- **Saved entries**
###

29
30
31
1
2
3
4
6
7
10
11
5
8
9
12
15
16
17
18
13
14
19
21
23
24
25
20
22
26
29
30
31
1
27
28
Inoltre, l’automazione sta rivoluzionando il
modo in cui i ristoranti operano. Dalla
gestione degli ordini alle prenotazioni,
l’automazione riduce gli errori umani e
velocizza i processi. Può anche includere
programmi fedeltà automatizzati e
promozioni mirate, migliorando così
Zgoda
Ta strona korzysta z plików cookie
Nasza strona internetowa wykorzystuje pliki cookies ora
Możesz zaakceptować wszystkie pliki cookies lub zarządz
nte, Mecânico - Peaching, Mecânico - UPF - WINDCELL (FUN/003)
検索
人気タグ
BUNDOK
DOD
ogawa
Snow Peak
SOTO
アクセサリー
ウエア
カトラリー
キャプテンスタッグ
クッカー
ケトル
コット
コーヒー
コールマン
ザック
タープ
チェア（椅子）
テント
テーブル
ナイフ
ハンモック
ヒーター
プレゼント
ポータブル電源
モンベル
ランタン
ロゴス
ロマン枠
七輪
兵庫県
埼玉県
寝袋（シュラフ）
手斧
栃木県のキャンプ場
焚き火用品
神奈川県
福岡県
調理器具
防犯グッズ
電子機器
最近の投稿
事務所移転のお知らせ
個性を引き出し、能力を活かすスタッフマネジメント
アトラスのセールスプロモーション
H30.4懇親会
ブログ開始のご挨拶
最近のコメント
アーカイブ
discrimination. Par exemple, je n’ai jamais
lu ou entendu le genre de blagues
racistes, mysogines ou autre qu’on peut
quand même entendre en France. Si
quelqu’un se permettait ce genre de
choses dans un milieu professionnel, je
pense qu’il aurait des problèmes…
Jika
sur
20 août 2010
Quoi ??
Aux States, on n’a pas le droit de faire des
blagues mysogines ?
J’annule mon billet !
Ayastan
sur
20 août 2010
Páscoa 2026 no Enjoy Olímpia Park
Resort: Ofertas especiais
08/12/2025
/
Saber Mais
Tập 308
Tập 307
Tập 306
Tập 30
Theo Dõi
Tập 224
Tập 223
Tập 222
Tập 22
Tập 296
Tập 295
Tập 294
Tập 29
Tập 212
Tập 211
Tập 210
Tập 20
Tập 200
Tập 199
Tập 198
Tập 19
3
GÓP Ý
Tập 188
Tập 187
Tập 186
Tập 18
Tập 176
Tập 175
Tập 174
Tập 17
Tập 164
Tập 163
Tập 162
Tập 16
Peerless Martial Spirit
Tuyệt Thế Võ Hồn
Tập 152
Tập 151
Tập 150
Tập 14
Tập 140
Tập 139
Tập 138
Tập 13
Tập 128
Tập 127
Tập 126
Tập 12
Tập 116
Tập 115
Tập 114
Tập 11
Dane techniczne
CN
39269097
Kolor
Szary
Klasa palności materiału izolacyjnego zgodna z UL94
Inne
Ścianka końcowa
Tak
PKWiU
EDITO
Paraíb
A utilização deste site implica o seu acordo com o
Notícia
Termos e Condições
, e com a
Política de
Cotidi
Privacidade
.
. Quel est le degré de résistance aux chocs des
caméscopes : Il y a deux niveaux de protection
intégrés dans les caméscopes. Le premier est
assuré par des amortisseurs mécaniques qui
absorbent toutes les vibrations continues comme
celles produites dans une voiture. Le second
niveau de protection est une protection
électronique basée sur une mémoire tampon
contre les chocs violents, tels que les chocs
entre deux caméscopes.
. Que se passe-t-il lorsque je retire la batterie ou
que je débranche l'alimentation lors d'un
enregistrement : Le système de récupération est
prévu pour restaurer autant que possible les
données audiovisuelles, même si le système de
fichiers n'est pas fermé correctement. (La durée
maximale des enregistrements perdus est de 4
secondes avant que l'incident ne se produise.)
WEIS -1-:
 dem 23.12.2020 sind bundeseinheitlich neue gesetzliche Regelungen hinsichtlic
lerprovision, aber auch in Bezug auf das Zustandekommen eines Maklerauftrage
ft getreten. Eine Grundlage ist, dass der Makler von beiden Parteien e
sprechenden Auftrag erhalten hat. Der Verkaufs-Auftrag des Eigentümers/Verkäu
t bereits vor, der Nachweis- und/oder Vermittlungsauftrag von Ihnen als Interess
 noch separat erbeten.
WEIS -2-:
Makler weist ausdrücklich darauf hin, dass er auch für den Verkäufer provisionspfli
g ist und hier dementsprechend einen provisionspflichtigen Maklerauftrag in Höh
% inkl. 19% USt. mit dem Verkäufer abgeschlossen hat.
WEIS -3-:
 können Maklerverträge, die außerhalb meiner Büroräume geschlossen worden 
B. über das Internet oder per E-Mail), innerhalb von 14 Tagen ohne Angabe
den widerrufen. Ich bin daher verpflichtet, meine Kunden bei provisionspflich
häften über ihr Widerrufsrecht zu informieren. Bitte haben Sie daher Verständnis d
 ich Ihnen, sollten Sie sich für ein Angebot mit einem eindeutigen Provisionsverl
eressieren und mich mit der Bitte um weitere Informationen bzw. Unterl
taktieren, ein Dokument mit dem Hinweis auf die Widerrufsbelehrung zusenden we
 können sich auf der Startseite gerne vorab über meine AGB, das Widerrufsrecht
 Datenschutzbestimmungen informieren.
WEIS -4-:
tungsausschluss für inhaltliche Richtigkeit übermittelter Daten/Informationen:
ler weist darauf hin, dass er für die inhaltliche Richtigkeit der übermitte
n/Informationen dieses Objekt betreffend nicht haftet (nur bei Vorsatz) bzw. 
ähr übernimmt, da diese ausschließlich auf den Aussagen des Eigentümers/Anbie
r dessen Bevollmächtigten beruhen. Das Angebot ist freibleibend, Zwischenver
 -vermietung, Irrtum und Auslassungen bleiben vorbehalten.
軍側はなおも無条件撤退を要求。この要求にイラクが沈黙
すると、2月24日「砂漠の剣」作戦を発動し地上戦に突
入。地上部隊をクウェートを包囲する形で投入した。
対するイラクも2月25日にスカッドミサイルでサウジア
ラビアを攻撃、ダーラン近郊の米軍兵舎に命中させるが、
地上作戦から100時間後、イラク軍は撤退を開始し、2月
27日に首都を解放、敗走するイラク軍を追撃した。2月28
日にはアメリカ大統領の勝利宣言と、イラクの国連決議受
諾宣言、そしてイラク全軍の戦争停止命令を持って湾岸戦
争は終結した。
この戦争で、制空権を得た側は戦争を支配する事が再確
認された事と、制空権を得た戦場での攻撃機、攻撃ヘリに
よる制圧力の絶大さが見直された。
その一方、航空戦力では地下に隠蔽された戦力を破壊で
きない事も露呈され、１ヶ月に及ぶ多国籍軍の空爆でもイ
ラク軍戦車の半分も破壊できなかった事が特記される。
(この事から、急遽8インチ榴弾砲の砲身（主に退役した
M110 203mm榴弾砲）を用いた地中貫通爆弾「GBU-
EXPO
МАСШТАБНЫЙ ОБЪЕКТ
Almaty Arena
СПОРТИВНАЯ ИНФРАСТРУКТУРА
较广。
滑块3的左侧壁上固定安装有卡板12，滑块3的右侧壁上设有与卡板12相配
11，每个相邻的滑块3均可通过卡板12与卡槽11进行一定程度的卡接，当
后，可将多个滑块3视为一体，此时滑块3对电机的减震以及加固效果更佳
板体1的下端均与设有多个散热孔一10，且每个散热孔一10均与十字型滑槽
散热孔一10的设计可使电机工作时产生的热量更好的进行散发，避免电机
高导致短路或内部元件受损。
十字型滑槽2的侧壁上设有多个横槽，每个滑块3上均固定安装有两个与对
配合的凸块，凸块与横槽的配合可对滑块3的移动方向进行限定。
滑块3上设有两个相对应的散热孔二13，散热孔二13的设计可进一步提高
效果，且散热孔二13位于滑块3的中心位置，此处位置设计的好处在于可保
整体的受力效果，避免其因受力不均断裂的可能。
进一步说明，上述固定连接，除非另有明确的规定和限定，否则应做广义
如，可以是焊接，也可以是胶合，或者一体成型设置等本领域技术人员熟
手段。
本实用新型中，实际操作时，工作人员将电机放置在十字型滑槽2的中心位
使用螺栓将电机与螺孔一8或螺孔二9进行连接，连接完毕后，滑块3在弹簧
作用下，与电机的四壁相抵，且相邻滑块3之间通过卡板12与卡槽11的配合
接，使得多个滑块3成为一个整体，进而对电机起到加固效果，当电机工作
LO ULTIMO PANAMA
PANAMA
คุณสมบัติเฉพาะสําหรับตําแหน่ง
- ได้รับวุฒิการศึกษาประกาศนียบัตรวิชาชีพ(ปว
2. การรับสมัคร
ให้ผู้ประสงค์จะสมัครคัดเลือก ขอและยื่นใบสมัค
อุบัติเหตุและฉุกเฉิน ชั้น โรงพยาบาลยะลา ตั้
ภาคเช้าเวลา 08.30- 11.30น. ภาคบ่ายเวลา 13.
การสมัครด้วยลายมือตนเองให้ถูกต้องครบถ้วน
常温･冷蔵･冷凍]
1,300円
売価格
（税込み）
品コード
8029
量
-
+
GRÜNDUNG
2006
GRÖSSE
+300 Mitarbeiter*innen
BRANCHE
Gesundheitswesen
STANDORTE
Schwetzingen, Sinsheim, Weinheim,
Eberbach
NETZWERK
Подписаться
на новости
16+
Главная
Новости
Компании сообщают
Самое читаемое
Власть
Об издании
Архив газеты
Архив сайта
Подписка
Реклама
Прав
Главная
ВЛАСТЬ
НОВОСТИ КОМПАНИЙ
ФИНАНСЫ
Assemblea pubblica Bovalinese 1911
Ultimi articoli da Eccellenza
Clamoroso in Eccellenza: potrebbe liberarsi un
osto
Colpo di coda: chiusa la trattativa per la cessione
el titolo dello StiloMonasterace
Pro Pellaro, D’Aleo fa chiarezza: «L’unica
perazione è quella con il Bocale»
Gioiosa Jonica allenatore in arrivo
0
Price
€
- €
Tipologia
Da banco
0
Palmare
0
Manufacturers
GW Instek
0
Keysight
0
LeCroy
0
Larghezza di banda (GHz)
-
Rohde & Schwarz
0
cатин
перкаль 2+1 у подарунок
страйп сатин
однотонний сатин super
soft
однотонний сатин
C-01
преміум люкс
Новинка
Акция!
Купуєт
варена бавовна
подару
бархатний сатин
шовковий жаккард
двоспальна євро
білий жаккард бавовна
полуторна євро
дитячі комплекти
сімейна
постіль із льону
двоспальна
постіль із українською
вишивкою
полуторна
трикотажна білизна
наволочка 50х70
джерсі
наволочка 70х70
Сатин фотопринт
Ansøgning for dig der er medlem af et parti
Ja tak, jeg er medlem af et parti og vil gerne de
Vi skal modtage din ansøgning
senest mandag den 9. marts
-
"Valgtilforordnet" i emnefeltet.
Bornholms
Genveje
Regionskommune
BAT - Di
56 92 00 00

###

- **Task objective**
Copy out the lines word for word, starting at the top of the rows and ending with the line that contains "l’automazione riduce gli errori umani e". Include that last line.

- **Expected answer**
29
30
31
1
2
3
4
6
7
10
11
5
8
9
12
15
16
17
18
13
14
19
21
23
24
25
20
22
26
29
30
31
1
27
28
Inoltre, l’automazione sta rivoluzionando il
modo in cui i ristoranti operano. Dalla
gestione degli ordini alle prenotazioni,
l’automazione riduce gli errori umani e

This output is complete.